TEXT SHOWN:
━━━━

# Castleford Pipe Pouches



## Hawnted (Oct 20, 2009)

I have done a little research on pipe pouches. Seems the consensus is that Castleford are the best. Does anyone have any experience with the 2 vs 4 pipe pouches? Which one would be the better bet?


----------



## Blaylock-cl (Apr 28, 2006)

I chose the 4 over the 2. I don't always carry 4 pipes, but it's got plenty of room for tobacco and accessories.


----------



## Hawnted (Oct 20, 2009)

Blaylock said:


> I chose the 4 over the 2. I don't always carry 4 pipes, but it's got plenty of room for tobacco and accessories.


I am assuming the 4 pipe pouch would not fit in a pocket. Would the 2 pipe pouch?


----------



## Pugsley (Jul 12, 2009)

I don't know about those but I have a Mac Baren 2 pipe combination pouch and I love it. Has pockets to carry everything I need and even has a removable tobacco pouch. It's made of really nice soft leather, not plastic. Got it at 4noggins for $33.


----------



## Reverie Forest (Mar 31, 2009)

I've got the same one as Pugsley. An excellent pouch I'd highly recommend.
And there's certainly no way you could fit the pouch into your pocket, unless it may be a very large jacket pocket, but that's not what they're made to be done with - just a way to tote around your consolidated smoking items. The most masculine "purse" you'll ever carry ;-)


----------



## Blaylock-cl (Apr 28, 2006)

Hawnted said:


> I am assuming the 4 pipe pouch would not fit in a pocket. Would the 2 pipe pouch?


Correct. It measures 8"X6". More like a "murse"! :mrgreen:


----------



## Hawnted (Oct 20, 2009)

OK so basically either the Mac Baren 2 pipe combination or the Castleford Pouches. I had not seen the Mac Baren suggestion in the other threads I had read. Any advantage of those over the castlefords?


----------



## Pugsley (Jul 12, 2009)

Sorry, I can't make a comparison. I've never seen the Castleford in the flesh, but I'm very pleased with the Mac Baren and would recommend it highly. For the price it's a stunner.


----------



## Hawnted (Oct 20, 2009)

Pugsley said:


> but I'm very pleased with the Mac Baren and would recommend it highly. For the price it's a stunner.


Would it fit 2 bent pipes OK? Or only straight?


----------



## Pugsley (Jul 12, 2009)

Hawnted said:


> Would it fit 2 bent pipes OK? Or only straight?


Bent or straight, it will fit 2 pipes with no problem. I've done both.


----------



## Lefty (Jun 5, 2007)

Pugsley said:


> Sorry, I can't make a comparison. I've never seen the Castleford in the flesh, but I'm very pleased with the Mac Baren and would recommend it highly. For the price it's a stunner.


+1000 Great leather for the every day guy.


----------



## MarkC (Jul 4, 2009)

Even a simple roll up tobacco pouch would be too bulky for most of my pockets, but then I carry a purse. BACKPACK!! I mean backpack!


----------

━━━━

GOAL OF THE EXERCISE: Retype the pipe pouch thread above character for character, beginning at the words "## MarkC (Jul" and stopping after the words "I mean backpack!".

Human pose keypoint data:

━━━━

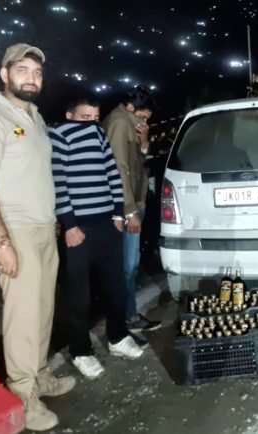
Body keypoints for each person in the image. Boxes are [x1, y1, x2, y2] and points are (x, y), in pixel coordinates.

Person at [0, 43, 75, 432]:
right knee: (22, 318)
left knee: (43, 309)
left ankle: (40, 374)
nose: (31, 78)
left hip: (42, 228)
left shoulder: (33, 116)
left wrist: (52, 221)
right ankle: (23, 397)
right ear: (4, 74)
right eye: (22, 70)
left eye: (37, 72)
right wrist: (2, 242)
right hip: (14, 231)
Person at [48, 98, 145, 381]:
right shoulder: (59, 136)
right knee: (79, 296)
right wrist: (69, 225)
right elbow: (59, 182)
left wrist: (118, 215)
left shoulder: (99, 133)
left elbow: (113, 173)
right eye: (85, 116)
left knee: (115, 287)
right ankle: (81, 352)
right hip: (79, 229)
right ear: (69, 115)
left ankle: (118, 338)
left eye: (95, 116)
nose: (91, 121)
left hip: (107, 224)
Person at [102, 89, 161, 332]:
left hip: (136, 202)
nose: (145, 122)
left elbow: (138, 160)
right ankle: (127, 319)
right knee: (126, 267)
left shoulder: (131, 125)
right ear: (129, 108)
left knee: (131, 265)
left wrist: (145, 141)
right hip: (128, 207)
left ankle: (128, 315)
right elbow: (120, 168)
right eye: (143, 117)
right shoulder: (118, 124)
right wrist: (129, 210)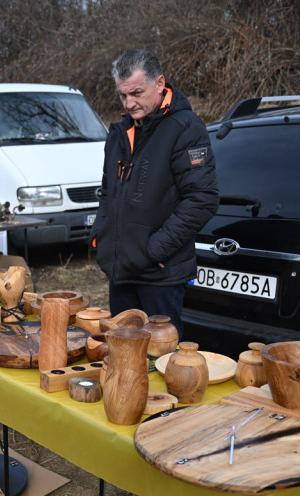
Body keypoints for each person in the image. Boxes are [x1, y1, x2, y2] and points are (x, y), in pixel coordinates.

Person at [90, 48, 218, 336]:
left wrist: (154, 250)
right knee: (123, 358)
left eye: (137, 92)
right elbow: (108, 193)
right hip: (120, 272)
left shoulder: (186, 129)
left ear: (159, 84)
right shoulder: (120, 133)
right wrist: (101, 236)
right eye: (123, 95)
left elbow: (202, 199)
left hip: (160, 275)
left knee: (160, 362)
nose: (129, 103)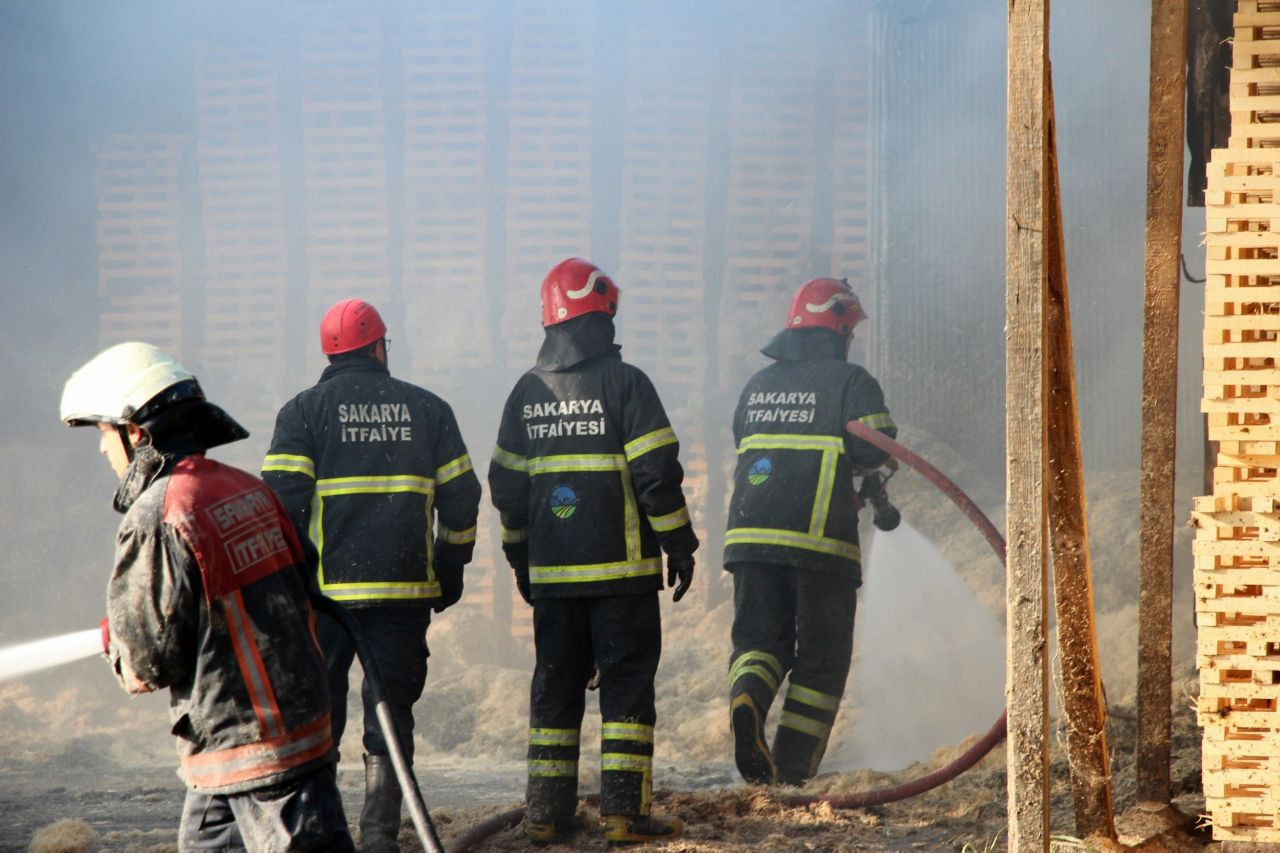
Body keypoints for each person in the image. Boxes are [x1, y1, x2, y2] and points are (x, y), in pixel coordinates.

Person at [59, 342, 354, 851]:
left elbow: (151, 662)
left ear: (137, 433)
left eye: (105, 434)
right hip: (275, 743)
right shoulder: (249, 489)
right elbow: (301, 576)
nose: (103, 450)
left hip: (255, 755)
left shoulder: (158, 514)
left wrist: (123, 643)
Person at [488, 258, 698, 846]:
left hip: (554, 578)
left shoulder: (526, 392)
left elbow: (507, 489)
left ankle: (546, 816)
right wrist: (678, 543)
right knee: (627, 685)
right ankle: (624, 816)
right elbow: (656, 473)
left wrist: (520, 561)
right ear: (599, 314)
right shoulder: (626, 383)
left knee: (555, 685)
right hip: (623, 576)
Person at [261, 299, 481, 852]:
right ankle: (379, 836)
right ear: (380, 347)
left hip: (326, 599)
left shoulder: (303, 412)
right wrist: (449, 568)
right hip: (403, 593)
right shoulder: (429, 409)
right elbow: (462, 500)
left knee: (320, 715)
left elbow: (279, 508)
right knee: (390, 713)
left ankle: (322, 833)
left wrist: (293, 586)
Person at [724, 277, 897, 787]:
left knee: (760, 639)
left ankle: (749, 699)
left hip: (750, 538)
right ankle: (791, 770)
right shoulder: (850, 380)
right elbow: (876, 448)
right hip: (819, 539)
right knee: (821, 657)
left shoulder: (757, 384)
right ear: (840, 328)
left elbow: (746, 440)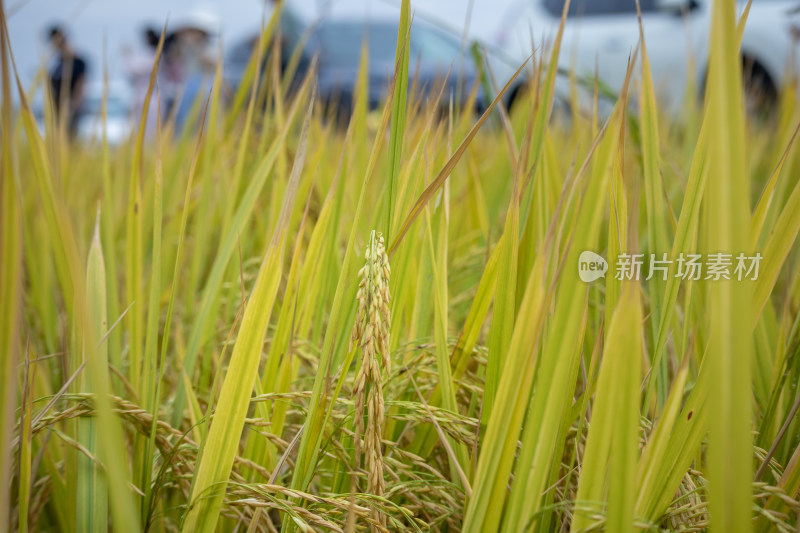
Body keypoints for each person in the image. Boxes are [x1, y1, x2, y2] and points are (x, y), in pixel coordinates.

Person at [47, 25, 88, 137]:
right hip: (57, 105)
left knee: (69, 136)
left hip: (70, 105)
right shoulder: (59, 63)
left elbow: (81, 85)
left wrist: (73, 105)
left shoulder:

━━━━

ANSWER SECTION:
## MarkC (Jul 4, 2009)

Even a simple roll up tobacco pouch would be too bulky for most of my pockets, but then I carry a purse. BACKPACK!! I mean backpack!